:: Texto de estudio ::

Las causas de estos suicidios son múltiples. La depresión empieza en muchos escritores como ideas de minusvalía o de anulación. Es común que sientan que no son valorados en su medio, sienten que no escriben bien, que son malos, que no pueden mejorar o por el contrario, sienten que la gente no comprende lo que escriben. Las ideas se acaban, los bloqueos hacen que se replanteen su rol en la sociedad y busquen otros oficios; se sienten decepcionados con las críticas que se dirigen al autor o a la obra. Otra causa es el cansancio de invertir tiempo y tiempo sin una recompensa. Después de todo esto, se rinden y deciden con rabia, algunas veces con tristeza, olvidarse de esa amante desagradecida, de ese amo torturador.
Hay
también quienes escapan: aquellos orgullosos, que después de escribir algo muy
bueno se sienten incapaces de mejorarlo; cometen un gesto suicida, se esconden
y continúan escribiendo en silencio para sí. Creo que estos son los más renuentes a morir, y nunca, nunca dejarán el
oficio.
Existen
también las muertes accidentales dadas por causas físicas. Es el caso de los escritores que padecen
enfermedades psiquiátricas, ellos ni se dan cuenta de que las letras se les
van, la lucidez los abandona, padecen demencias avanzadas como esquizofrenia o
Alzheimer.
Y no
olvidemos a los que no fueron ni serán…
Los que se gestan como escritores, pero nunca llegan a su parto, los
abortos literarios. Usan las letras como
terapia durante su adolescencia y juegan a ser poetas, —ya frágiles de por
sí—. Llega la madurez y la resolución de
su conflicto con la vida y la muerte; se curan de tanto romanticismo y dejan de
escribir, y a veces hasta de leer.
Es
posible la muerte literaria, ¡claro que sí!
Para
algunos es una muerte anhelada. Buscan el descanso que no los alcanza y dicen
que se van, pero son incapaces de quedarse mudos y vuelven a hablar de la peor
manera… publicando. Así hacen evidente
su falta de voluntad.
A mí
no me importa que las palabras me hayan usado, aunque no sea una escritora ni
famosa ni declarada, siempre supe que fui su instrumento. Sola o acompañada
siempre terminaba mis noches de juventud igual: alejada del mundo con ellas
como única compañía. El dolor,
sobrevalorado en esos años, se disolvió, y entonces ellas, resentidas, se le
escapaban a la calma de la nueva realidad. Me enojé, tuve una fuerte pelea y
escapé. Como habían sido mi oxígeno por
tanto tiempo, me enfermé y empecé a hacer apneas.
La
hipoxia me duró unos cinco años, fue larga, un poco angustiante, pero al final
uno se acostumbra a la muerte. Durante
ese tiempo desvié los sentimientos, pulí la lógica, olvidé los conceptos de
hacer una oración coherente y pasé por un filtro las palabras, para quedarme
solo con los hechos del diario vivir. En pocas palabras, me ahogué.
Descubrí
que a pesar de que uno se resista a escribir, las palabras se siguen
amontonando para irritarlo, hasta un punto tal que evitar ponerlas en un papel
puede enfermarte y entonces uno deja todo. Se quita los disfraces, por ejemplo,
una bata blanca, y se queda pegado a un computador esperando simple y
llanamente a que la pareja lo mantenga.

:: Datos proporcionados ::
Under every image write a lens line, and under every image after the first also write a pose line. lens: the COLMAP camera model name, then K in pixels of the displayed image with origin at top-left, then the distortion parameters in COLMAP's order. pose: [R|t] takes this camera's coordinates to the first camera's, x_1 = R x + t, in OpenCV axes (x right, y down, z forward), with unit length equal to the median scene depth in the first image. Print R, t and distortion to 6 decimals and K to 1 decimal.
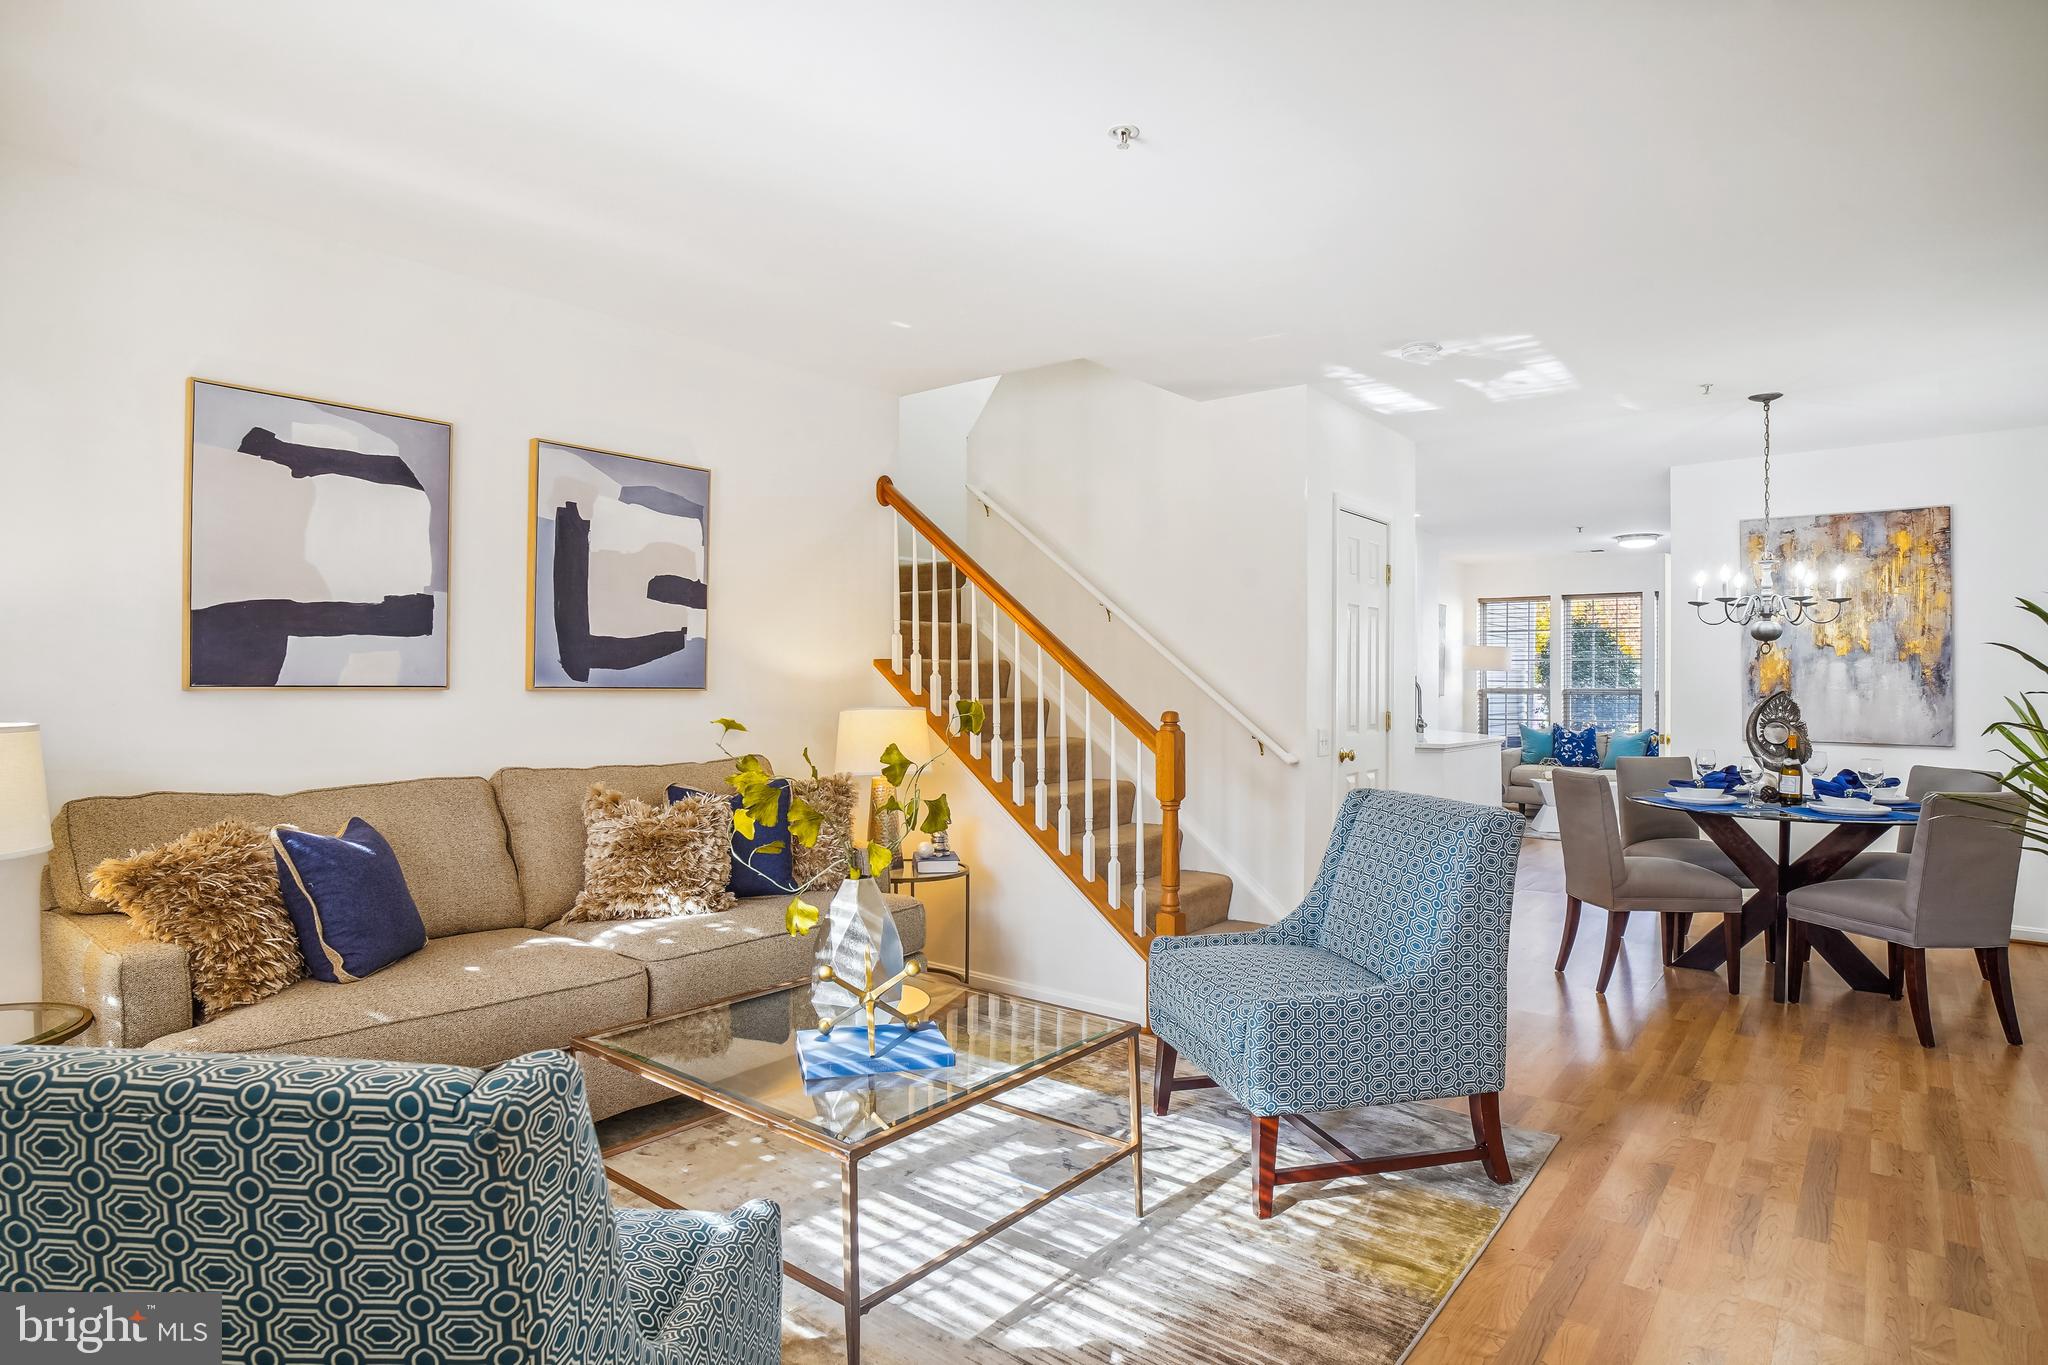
lens RADIAL K [[1068.5, 0, 1024.0], [0, 1068.5, 682.5], [0, 0, 1]] dist [-0.036331, -0.000081]
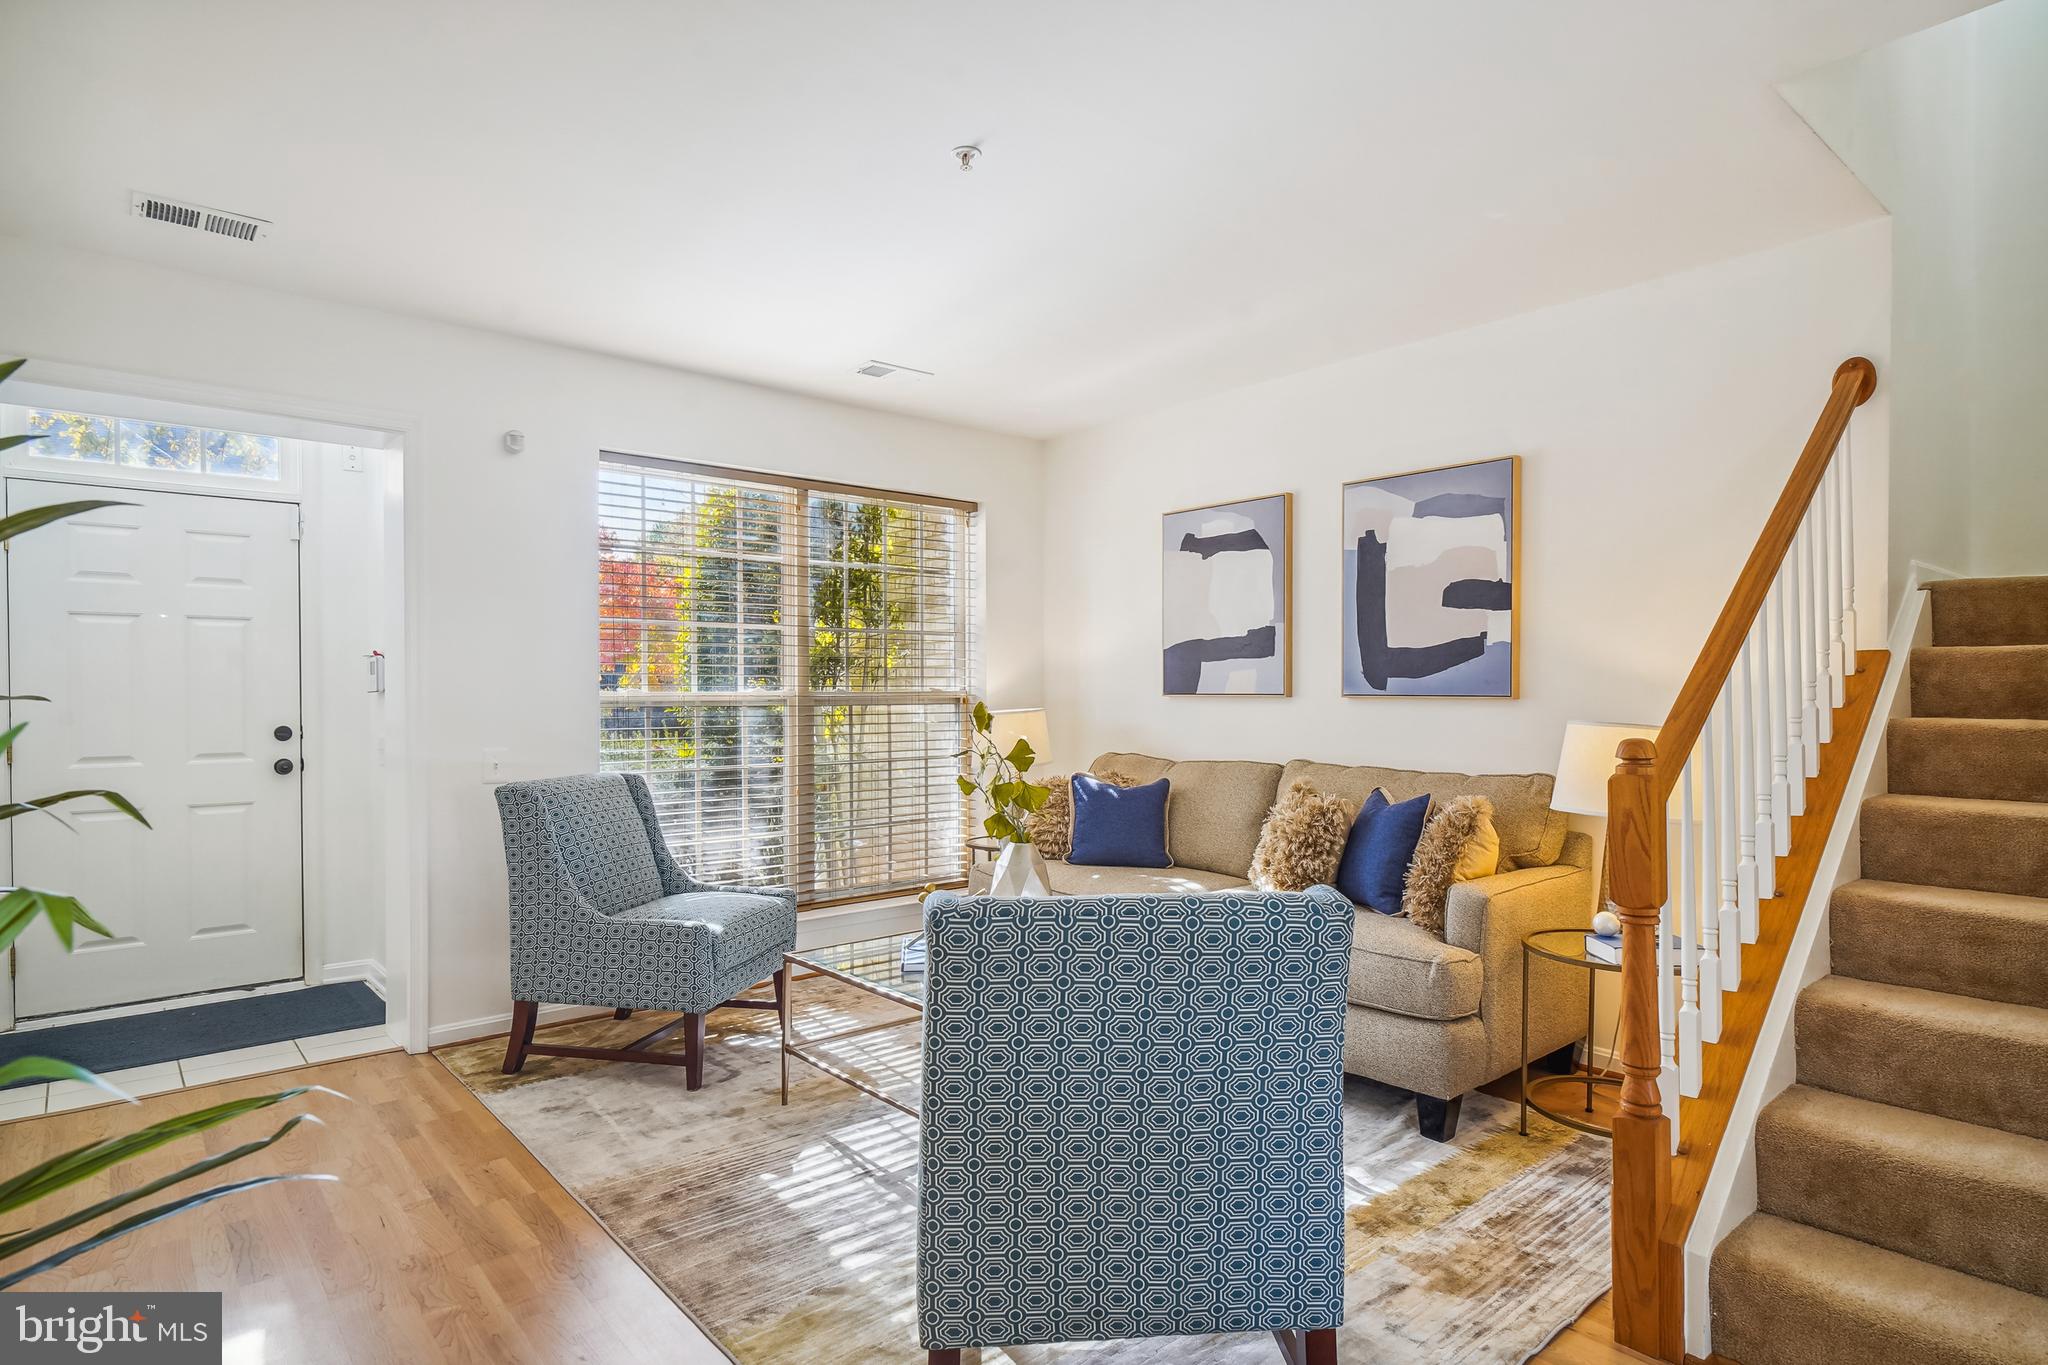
lens RADIAL K [[1084.2, 0, 1031.9], [0, 1084.2, 676.7], [0, 0, 1]] dist [-0.002460, 0.000063]
pose [[-0.176824, -0.017115, -0.984094, 0.703293], [-0.001956, 0.999853, -0.017037, 0.005024], [0.984240, -0.001087, -0.176832, 0.778416]]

:: Consigna 1 ::
Devuelve sin cambios el fragmento del texto de estudio que empieza con "Las causas de" y sigue hasta "ese amo torturador.".
:: Consigna 2 ::
Responde estas preguntas sobre el texto de estudio:
(a) ¿Cuánto tiempo duró la hipoxia?
(b) ¿Qué dos demencias avanzadas se nombran?
(c) ¿En qué etapa usan las letras como terapia los que se gestan como escritores pero nunca llegan a su parto?
:: Consigna 3 ::
Según la oración del texto de estudio que empieza con "Es común que sientan", ¿qué cosas sienten muchos escritores? Enuméralas todas.

:: Tu respuesta 1 ::
Las causas de estos suicidios son múltiples. La depresión empieza en muchos escritores como ideas de minusvalía o de anulación. Es común que sientan que no son valorados en su medio, sienten que no escriben bien, que son malos, que no pueden mejorar o por el contrario, sienten que la gente no comprende lo que escriben. Las ideas se acaban, los bloqueos hacen que se replanteen su rol en la sociedad y busquen otros oficios; se sienten decepcionados con las críticas que se dirigen al autor o a la obra. Otra causa es el cansancio de invertir tiempo y tiempo sin una recompensa. Después de todo esto, se rinden y deciden con rabia, algunas veces con tristeza, olvidarse de esa amante desagradecida, de ese amo torturador.

:: Tu respuesta 2 ::
(a) Unos cinco años.
(b) La esquizofrenia y el Alzheimer.
(c) Durante su adolescencia.

:: Tu respuesta 3 ::
- Que no son valorados en su medio
- Que no escriben bien
- Que son malos
- Que no pueden mejorar
- Que la gente no comprende lo que escriben